◆ SOURCE DOCUMENT:
=-=-=

Schumann resonance can support research on global lightning activity and atmospheric electrical conditions. It does not replace weather forecasts, radar, satellites, or local storm warnings. Its value lies in broad atmospheric research rather than direct day-to-day forecasting for the public.
Does Schumann Resonance Affect Human Health?
Some researchers have studied possible biological interactions, but broad health claims remain unproven. Frequency overlap with brain rhythms does not establish a medical effect. As of May 2026, Schumann resonance should not be treated as a therapy or diagnostic tool.
Why Do Online Charts Show Schumann Resonance Spikes?
Many charts show signal strength across time and frequency. A bright band may represent higher amplitude, local interference, or instrument conditions rather than a change in the fundamental frequency. Careful interpretation requires station details, units, calibration, and comparison with other data.
Is Schumann Resonance the Same Everywhere?
The resonance itself is global, but measurements can differ by location. Local electrical noise, sensor type, ground conditions, and station environment can affect readings. Researchers often compare multiple stations to separate global patterns from local artifacts.
How Is the Ionosphere Involved?
The ionosphere forms the upper electrical boundary of the resonant cavity. Its height and conductivity influence how low-frequency waves travel around Earth. Solar radiation, geomagnetic activity, and day-night changes can alter ionospheric conditions and affect the resonance.
Can Other Planets Have Schumann-Like Resonances?
Other planets or moons may support related resonances if they have the right combination of atmospheric electrical activity, conducting boundaries, and ionospheric structure. Earth remains the best-studied case because it has abundant lightning, dense observations, and a well-characterized ionosphere.
Appendix: Glossary of Key Terms
Schumann Resonance
Schumann resonance is a set of natural electromagnetic peaks produced in the cavity between Earth’s surface and the lower ionosphere. Lightning supplies most of the energy, and the best-known peak usually appears near 7.83 Hz.

=-=-=

◆ DATA PROVIDED:
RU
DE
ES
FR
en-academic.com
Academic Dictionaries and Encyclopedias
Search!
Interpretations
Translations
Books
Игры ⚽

=-=-=

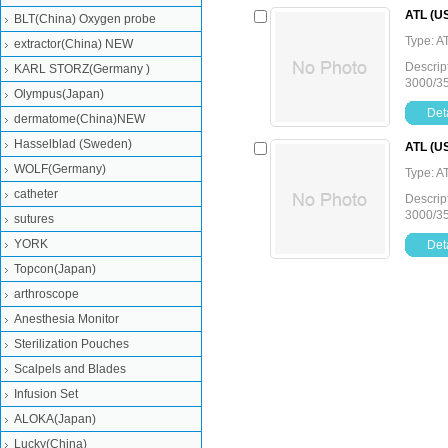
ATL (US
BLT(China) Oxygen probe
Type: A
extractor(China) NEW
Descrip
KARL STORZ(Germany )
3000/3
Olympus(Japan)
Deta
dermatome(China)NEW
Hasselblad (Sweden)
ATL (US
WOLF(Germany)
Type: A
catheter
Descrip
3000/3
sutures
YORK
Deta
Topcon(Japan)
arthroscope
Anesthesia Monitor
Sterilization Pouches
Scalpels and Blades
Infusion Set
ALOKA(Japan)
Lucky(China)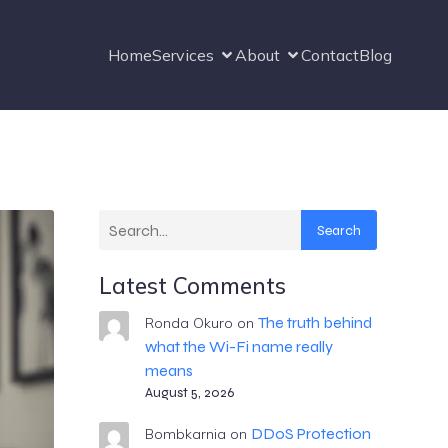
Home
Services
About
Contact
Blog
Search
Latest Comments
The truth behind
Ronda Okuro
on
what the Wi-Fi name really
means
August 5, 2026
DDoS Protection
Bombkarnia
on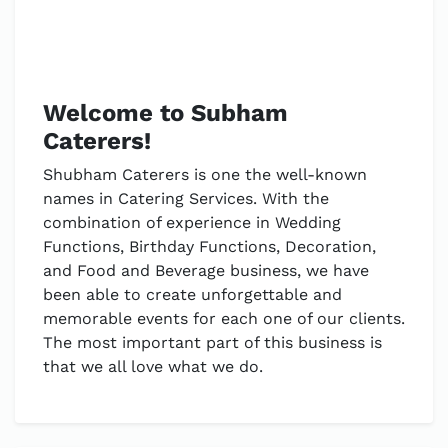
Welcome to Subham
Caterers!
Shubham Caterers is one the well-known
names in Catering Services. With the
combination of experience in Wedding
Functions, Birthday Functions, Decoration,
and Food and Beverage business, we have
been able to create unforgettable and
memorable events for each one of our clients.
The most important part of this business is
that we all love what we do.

=-=-=

◆ WORK TO COMPLETE:
1 > Answer these from the Schumann resonance text:
(a) What supplies most of the energy for Schumann resonance?
(b) What forms the upper electrical boundary of the resonant cavity?
(c) What three things make Earth the best-studied case?
2 > Can you extract everything in the Schumann resonance text from "Why Do Online" down to "with other data."?
3 > What comes next in the Schumann resonance text? Continue it after its last sentence.
The records have no connection to the Schumann resonance text.

◆ ANSWERS PER TASK:
1 >
(a) Lightning.
(b) The ionosphere.
(c) Abundant lightning, dense observations, and a well-characterized ionosphere.

2 >
Why Do Online Charts Show Schumann Resonance Spikes?
Many charts show signal strength across time and frequency. A bright band may represent higher amplitude, local interference, or instrument conditions rather than a change in the fundamental frequency. Careful interpretation requires station details, units, calibration, and comparison with other data.

3 >
Ionosphere
The ionosphere is a charged region of Earth’s upper atmosphere. Solar radiation ionizes gases there, creating free electrons and ions. Its electrical properties affect radio propagation, space weather effects, and the upper boundary of the Schumann resonance cavity.
Extremely Low Frequency
Extremely low frequency refers to very slow electromagnetic oscillations, commonly including frequencies in the range that contains Schumann resonance. These waves have extremely long wavelengths and can interact with planet-scale structures rather than ordinary small antennas.
Earth-Ionosphere Cavity
The Earth-ionosphere cavity is the region between the conducting ground and the lower ionosphere. It acts as a natural waveguide for very low-frequency electromagnetic waves generated mainly by lightning.
Lightning
Lightning is a large electrical discharge that occurs in storms, between clouds, inside clouds, or between clouds and the ground. It supplies broadband electromagnetic energy that helps maintain Schumann resonance.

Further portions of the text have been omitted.